Según su relato, las dos personas que la acompañaron la dejaron en las afueras de la parcela. “Empecé a caminar, notando que una patrulla de Carabineros venía atrás de nosotros y me detuvo a mí para controlarme, así como también el auto blanco donde iba el Colmi con el conductor (...) Me dijeron que el (sic) Popo lo habían llevado al hospital en helicóptero y que estaba detenido porque tenía una pistola”.
“Fui entrevistada por personal de la PDI en ese lugar y entregué voluntariamente mis dos teléfonos, para luego irme en Uber hasta mi departamento”, finalizó diciendo Hernández.
En el sitio del suceso se encontraron celulares extraviados en toda clase de lugares.

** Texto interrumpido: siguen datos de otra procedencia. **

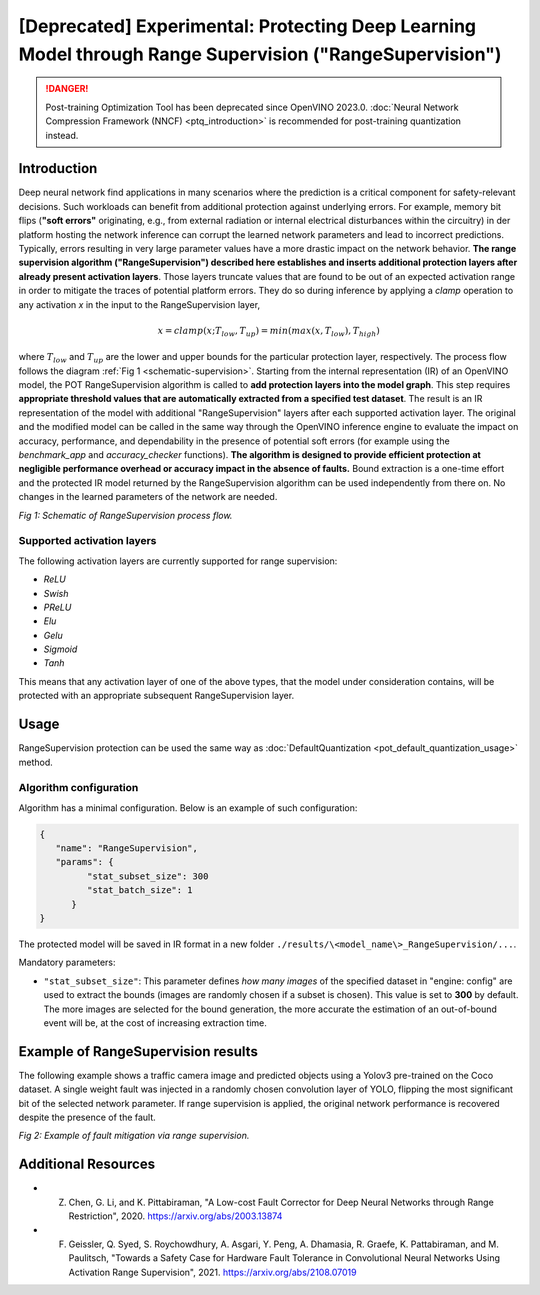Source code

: .. {#pot_ranger_README}

[Deprecated] Experimental: Protecting Deep Learning Model through Range Supervision ("RangeSupervision")
================================================================================================================

.. danger:: 

   Post-training Optimization Tool has been deprecated since OpenVINO 2023.0. 
   :doc:`Neural Network Compression Framework (NNCF) <ptq_introduction>` is recommended for post-training quantization instead.

Introduction
####################

Deep neural network find applications in many scenarios where the prediction is a critical component for safety-relevant decisions. Such workloads can benefit from additional protection against underlying errors. For example, memory bit flips (**"soft errors"** originating, e.g., from external radiation or internal electrical disturbances within the circuitry) in der platform hosting the network inference can corrupt the learned network parameters and lead to incorrect predictions. Typically, errors resulting in very large parameter values have a more drastic impact on the network behavior. **The range supervision algorithm ("RangeSupervision") described here establishes and inserts additional protection layers after already present activation layers**. Those layers truncate values that are found to be out of an expected activation range in order to mitigate the traces of potential platform errors. They do so during inference by applying a *clamp* operation to any activation *x* in the input to the RangeSupervision layer,

.. math::

   x = clamp(x ; T_{low}, T_{up}) = min(max(x, T_{low}), T_{high})


where :math:`T_{low}` and :math:`T_{up}` are the lower and upper bounds for the particular protection layer, respectively.
The process flow follows the diagram :ref:`Fig 1 <schematic-supervision>`. Starting from the internal representation (IR) of an OpenVINO model, the POT RangeSupervision algorithm is called to **add protection layers into the model graph**. This step requires **appropriate threshold values that are automatically extracted from a specified test dataset**. The result is an IR representation of the model with additional "RangeSupervision" layers after each supported activation layer. The original and the modified model can be called in the same way through the OpenVINO inference engine to evaluate the impact on accuracy, performance, and dependability in the presence of potential soft errors (for example using the *benchmark_app* and *accuracy_checker* functions). **The algorithm is designed to provide efficient protection at negligible performance overhead or accuracy impact in the absence of faults.** Bound extraction is a one-time effort and the protected IR model returned by the RangeSupervision algorithm can be used independently from there on. No changes in the learned parameters of the network are needed.

.. _schematic-supervision:

.. image:: _static/images/range_supervision/scheme3.svg
   :alt: Schematic


*Fig 1: Schematic of RangeSupervision process flow.*

Supported activation layers
+++++++++++++++++++++++++++

The following activation layers are currently supported for range supervision:

- `ReLU`
- `Swish`
- `PReLU`
- `Elu`
- `Gelu`
- `Sigmoid`
- `Tanh`

This means that any activation layer of one of the above types, that the model under consideration contains, will be protected with an appropriate subsequent RangeSupervision layer.

Usage
####################

RangeSupervision protection can be used the same way as :doc:`DefaultQuantization <pot_default_quantization_usage>` method.

Algorithm configuration
+++++++++++++++++++++++

Algorithm has a minimal configuration. Below is an example of such configuration:

.. code-block:: json

   {
      "name": "RangeSupervision",
      "params": {
            "stat_subset_size": 300
            "stat_batch_size": 1
         }
   }


The protected model will be saved in IR format in a new folder ``./results/\<model_name\>_RangeSupervision/...``.

Mandatory parameters:

- ``"stat_subset_size"``:  This parameter defines *how many images* of the specified dataset in "engine: config" are used to extract the bounds (images are randomly chosen if a subset is chosen). This value is set to **300** by default. The more images are selected for the bound generation, the more accurate the estimation of an out-of-bound event will be, at the cost of increasing extraction time.

Example of RangeSupervision results
###################################

The following example shows a traffic camera image and predicted objects using a Yolov3 pre-trained on the Coco dataset. A single weight fault was injected in a randomly chosen convolution layer of YOLO, flipping the most significant bit of the selected network parameter. If range supervision is applied, the original network performance is recovered despite the presence of the fault.

.. image:: _static/images/range_supervision/img_combined_2.png


*Fig 2: Example of fault mitigation via range supervision.*

Additional Resources
####################

- Z. Chen, G. Li, and K. Pittabiraman, "A Low-cost Fault Corrector for Deep Neural Networks through Range Restriction", 2020. https://arxiv.org/abs/2003.13874
- F. Geissler, Q. Syed, S. Roychowdhury,  A. Asgari, Y. Peng, A. Dhamasia, R. Graefe, K. Pattabiraman, and M. Paulitsch, "Towards a Safety Case for Hardware Fault Tolerance in Convolutional Neural Networks Using Activation Range Supervision", 2021. https://arxiv.org/abs/2108.07019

En uno de los cuerpos; al interior de un galpón; en medio del pasto; fuera de una bodega; dentro de un auto Hyundai; en un sembradío.
Ninguno de ellos fue tan relevante como el Iphone que Bárbara Hernández, momentos después de la masacre, entregó de forma voluntaria.
Granada ante "fiestas sin avisar"
Los contactos y conversaciones del teléfono de Hernández permitieron destapar lo que hoy se conoce como "Operación Tokio", que dio cuenta de una estructura para el financiamiento del Tren de Aragua a través del control territorial de las fiestas nocturnas. En esa red Bárbara Hernández, hoy formalizada por los delitos de extorsión y distintos tipos de lavado de activos, jugaba un rol central.
Según lo que se investiga, durante los meses previos al quíntuple homicidio, "Barby" se infiltró con su productora Sunday Electronic en la organización de fiestas clandestinas realizadas por una víctima, adulta mayor, de San Ramón. En un punto Jefrey habría llamado a esa víctima para hacerle saber que él tiene el control de todas las fiestas de la Región Metropolitana, que tenía que "alinearse" a ellos y que todo el dinero de la venta de entradas en la puerta tenía que ser transferido a ellos. Ante su negativa a aceptar el pago, el 8 de julio percutaron doce disparos en su casa.
En el celular de Bárbara encontraron un video donde amenazaban con una granada: "Esto es para los que andan haciendo fiestas sin avisar".
La misma Bárbara le habría hecho saber a la víctima que los disparos habían sido una intimidación del Tren de Aragua. Un método que, en el caso de Lampa, tuvo consecuencias fatales.
El otro delito por el que se le formalizó fue lavado de activos. El 2 de junio, cuando la policía ingresó a su domicilio en Independencia a las 5:35 de la madrugada, le encontraron $10.2 millones y 7.510 dólares americanos.
Del mismo modo, la Fiscalía cuestiona que el 27 de noviembre de 2023, sin contar con ingresos formales declarados, haya adquirido un vehículo Kia Soluto del 2024 pagando $9.299.000 y que durante el periodo entre 2023 y 2025 haya transferido $10.690.500 a dos coimputados.
Todos elementos relevados luego de que Barby, que ya había escapado de La Cabaña, decidiera devolverse al lugar de la masacre.